Korzystam z funkcji auto.arima () w pakiecie prognozy , aby dopasować modele ARMAX do różnych zmiennych towarzyszących. Jednak często mam dużą liczbę zmiennych do wyboru i zwykle kończę na ostatecznym modelu, który działa z ich podzbiorem. Nie lubię technik ad hoc do wybierania zmiennych, ponieważ jestem człowiekiem i podlegam tendencyjności, ale szeregi czasowe walidacji krzyżowej są trudne , więc nie znalazłem dobrego sposobu na automatyczne wypróbowanie różnych podzbiorów moich dostępnych zmiennych, i Utknąłem strojenie moich modeli przy użyciu własnego osądu.
Kiedy pasuję do modeli glm, mogę użyć elastycznej siatki lub lasso do regulacji i wyboru zmiennych za pośrednictwem pakietu glmnet . Czy w R istnieje istniejący zestaw narzędzi do korzystania z elastycznej siatki w modelach ARMAX, czy też będę musiał rzucić własną? Czy to w ogóle dobry pomysł?
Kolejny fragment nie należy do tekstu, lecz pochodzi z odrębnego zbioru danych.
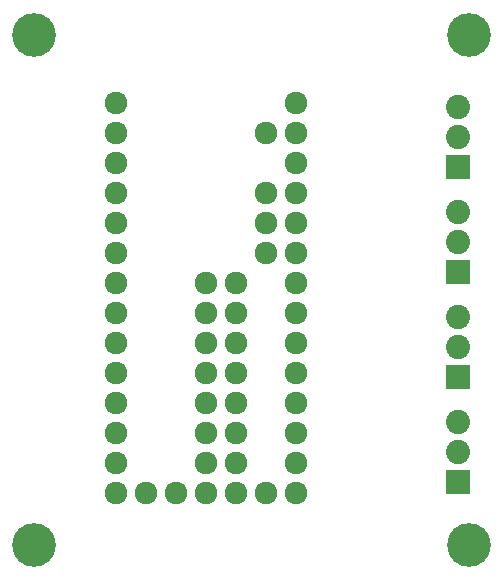
<source format=gbr>
G04 #@! TF.FileFunction,Soldermask,Top*
%FSLAX46Y46*%
G04 Gerber Fmt 4.6, Leading zero omitted, Abs format (unit mm)*
G04 Created by KiCad (PCBNEW 4.0.7-e2-6376~58~ubuntu16.04.1) date Wed Jan 17 09:19:02 2018*
%MOMM*%
%LPD*%
G01*
G04 APERTURE LIST*
%ADD10C,0.100000*%
%ADD11R,2.051000X2.051000*%
%ADD12C,2.051000*%
%ADD13C,1.924000*%
%ADD14C,3.702000*%
G04 APERTURE END LIST*
D10*
D11*
X89852500Y-91757500D03*
D12*
X89852500Y-89217500D03*
X89852500Y-86677500D03*
D11*
X89852500Y-82867500D03*
D12*
X89852500Y-80327500D03*
X89852500Y-77787500D03*
D11*
X89852500Y-73977500D03*
D12*
X89852500Y-71437500D03*
X89852500Y-68897500D03*
D11*
X89852500Y-65087500D03*
D12*
X89852500Y-62547500D03*
X89852500Y-60007500D03*
D13*
X60960000Y-59690000D03*
X60960000Y-62230000D03*
X60960000Y-64770000D03*
X60960000Y-67310000D03*
X60960000Y-69850000D03*
X60960000Y-72390000D03*
X60960000Y-74930000D03*
X60960000Y-77470000D03*
X60960000Y-80010000D03*
X60960000Y-82550000D03*
X60960000Y-85090000D03*
X60960000Y-87630000D03*
X60960000Y-90170000D03*
X60960000Y-92710000D03*
X63500000Y-92710000D03*
X66040000Y-92710000D03*
X68580000Y-92710000D03*
X71120000Y-92710000D03*
X73660000Y-92710000D03*
X76200000Y-92710000D03*
X76200000Y-90170000D03*
X76200000Y-87630000D03*
X76200000Y-85090000D03*
X76200000Y-82550000D03*
X76200000Y-80010000D03*
X76200000Y-77470000D03*
X76200000Y-74930000D03*
X76200000Y-72390000D03*
X76200000Y-69850000D03*
X76200000Y-67310000D03*
X76200000Y-64770000D03*
X76200000Y-62230000D03*
X76200000Y-59690000D03*
X68580000Y-74930000D03*
X68580000Y-77470000D03*
X68580000Y-80010000D03*
X68580000Y-82550000D03*
X68580000Y-85090000D03*
X68580000Y-87630000D03*
X68580000Y-90170000D03*
X71120000Y-90170000D03*
X71120000Y-87630000D03*
X71120000Y-85090000D03*
X71120000Y-82550000D03*
X71120000Y-80010000D03*
X71120000Y-77470000D03*
X71120000Y-74930000D03*
X73660000Y-72390000D03*
X73660000Y-69850000D03*
X73660000Y-67310000D03*
X73660000Y-62230000D03*
D14*
X53975000Y-53975000D03*
X90805000Y-53975000D03*
X90805000Y-97155000D03*
X53975000Y-97155000D03*
M02*

</source>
edycja: Czy miałoby sens ręczne obliczanie warunków AR i MA (powiedzmy do AR5 i MA5) oraz użycie glmnet do dopasowania do modelu?
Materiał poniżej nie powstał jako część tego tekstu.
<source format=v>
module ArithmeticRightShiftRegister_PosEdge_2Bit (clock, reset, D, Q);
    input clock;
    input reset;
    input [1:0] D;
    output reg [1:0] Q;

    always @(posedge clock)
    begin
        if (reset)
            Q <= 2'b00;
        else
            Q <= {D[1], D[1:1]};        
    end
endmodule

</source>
edycja 2: Wygląda na to, że pakiet FitAR zapewnia mi część, ale nie całą drogę.
forecast
pakietu dla R. Powiedział, że byłoby to trudne z pełną wersją ARIMA, ponieważ będziesz musiał owinąć lasso wokół nieliniowego optymalizatora ARIMA. Jednym częściowym rozwiązaniem byłoby dopasowanie modelu AR za glmnet
pomocą zmiennych opóźnionych. O ile mi wiadomo, nikt jeszcze tego nie zrobił z pełnym modelem ARIMA.